Vincent is a junior at my daughter's high school and a very talented clarinetist.  He's smart, he's friendly, he's talented.  I met him once, and we spoke for five minutes, but I love the kid.

My daughter only likes him--and that's even though Vincent has changed her life.

It's like this.  Way back in September, Vincent the first clarinetist who helped the music teacher place young musicians in the band, made her fourth chair, first row.  That was big for my little freshmen.  She had to climb over a lot of upper classmen to get to that chair.

Next, Vincent suggested to Adella she'd have a good chance at making the northwest regional band if only she'd try out.  So she got the Rose etudes and worked her fingers to the bone and even took private lessons for a few weeks and tried out.  It was no small thing to play before two pale, unsmiling women who checked this and crossed out that and said next to nothing for 15 minutes.  She didn't make the band, though she would like to have, but she was OK with it.

That's because Vincent, who mentioned that his private music teacher is the principal of a music magnet school and the second clarinet for the New Haven Symphony, said in passing that he had been practicing the same etudes for the past year.  He wasn't bragging; he wasn't showing off.  There's nothing puffed up about this kid.  He was just telling us how it was.  He was being a friend.

She put her month alongside his year and suddenly the dots connected themselves:  hard work gets you there.  A little hard work got her playing far better than she had just a month before.  A little more and a little more.....

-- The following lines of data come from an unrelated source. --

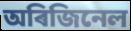
অৰিজিনেল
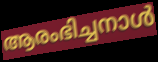
ആരംഭിച്ചനാൾ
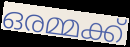
ഒരമ്മക്ക്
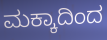
ಮಕ್ಕಾದಿಂದ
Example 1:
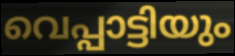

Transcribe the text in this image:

വെപ്പാട്ടിയും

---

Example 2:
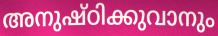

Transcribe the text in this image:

അനുഷ്ഠിക്കുവാനും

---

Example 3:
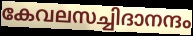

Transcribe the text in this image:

കേവലസച്ചിദാനന്ദം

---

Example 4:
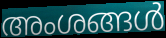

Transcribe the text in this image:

അംശങ്ങൾ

And the next thing I know, I'm buying a purple tenor sax for my daughter because her private music teacher, who calls the clarinet the black agony stick, told her she could do it and she would love it.

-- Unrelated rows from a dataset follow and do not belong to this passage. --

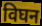
विघन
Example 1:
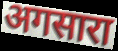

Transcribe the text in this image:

अगसारा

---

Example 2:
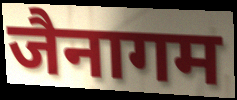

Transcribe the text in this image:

जैनागम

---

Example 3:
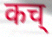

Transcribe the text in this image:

कच्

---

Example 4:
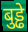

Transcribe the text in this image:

बुड्ढे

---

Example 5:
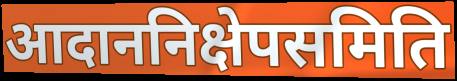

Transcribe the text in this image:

आदाननिक्षेपसमिति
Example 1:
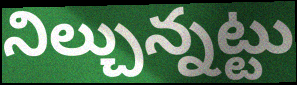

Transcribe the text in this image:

నిల్చున్నట్టు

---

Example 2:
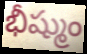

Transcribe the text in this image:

భీష్ముం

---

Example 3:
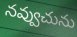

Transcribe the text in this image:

నవ్వుచును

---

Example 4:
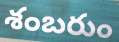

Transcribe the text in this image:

శంబరుం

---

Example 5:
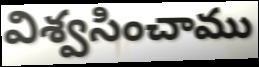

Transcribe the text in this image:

విశ్వసించాము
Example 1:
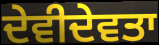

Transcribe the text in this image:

ਦੇਵੀਦੇਵਤਾ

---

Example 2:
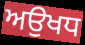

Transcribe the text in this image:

ਅਉਖਧ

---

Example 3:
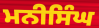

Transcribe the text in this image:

ਮਨੀਸਿੰਘ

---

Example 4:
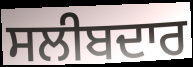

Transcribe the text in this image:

ਸਲੀਬਦਾਰ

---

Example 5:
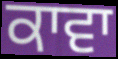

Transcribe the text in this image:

ਕਾਵਾ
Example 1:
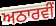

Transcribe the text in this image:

ਅਠਾਰਵੀਂ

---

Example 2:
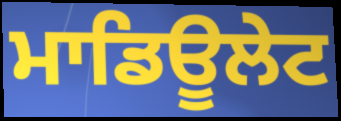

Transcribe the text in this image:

ਮਾਡਿਊਲੇਟ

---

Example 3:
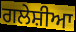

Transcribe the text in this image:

ਗਲੇਸ਼ੀਆ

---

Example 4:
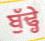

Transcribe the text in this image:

ਬੁੱਢ੍ਹੇ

Which takes us to today, when Adella played my favorite--"Michael Row that Boat Ashore"--and "Happy Birthday" to me on the purple behemoth that is about the same size and weight that she is.  That's three days after the thing arrived in the mail.

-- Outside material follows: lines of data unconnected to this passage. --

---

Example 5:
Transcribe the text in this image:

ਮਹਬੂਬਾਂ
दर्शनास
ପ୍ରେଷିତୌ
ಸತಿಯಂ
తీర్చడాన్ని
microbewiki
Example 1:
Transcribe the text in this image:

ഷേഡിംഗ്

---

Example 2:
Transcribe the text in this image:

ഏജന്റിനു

I love Vincent for showing Adella she should believe in herself and the value of her hard work because he did.  He got her to see herself as a musician.  She respects him as a smart kid with talent and as a nice person.  Smart, talented, nice:  equally important qualities that change lives.

The current lore in education says kids learn best when they learn from each other.  That's true when they have something to offer each other, which is not all the time.  When they do, though, it's a beautiful thing.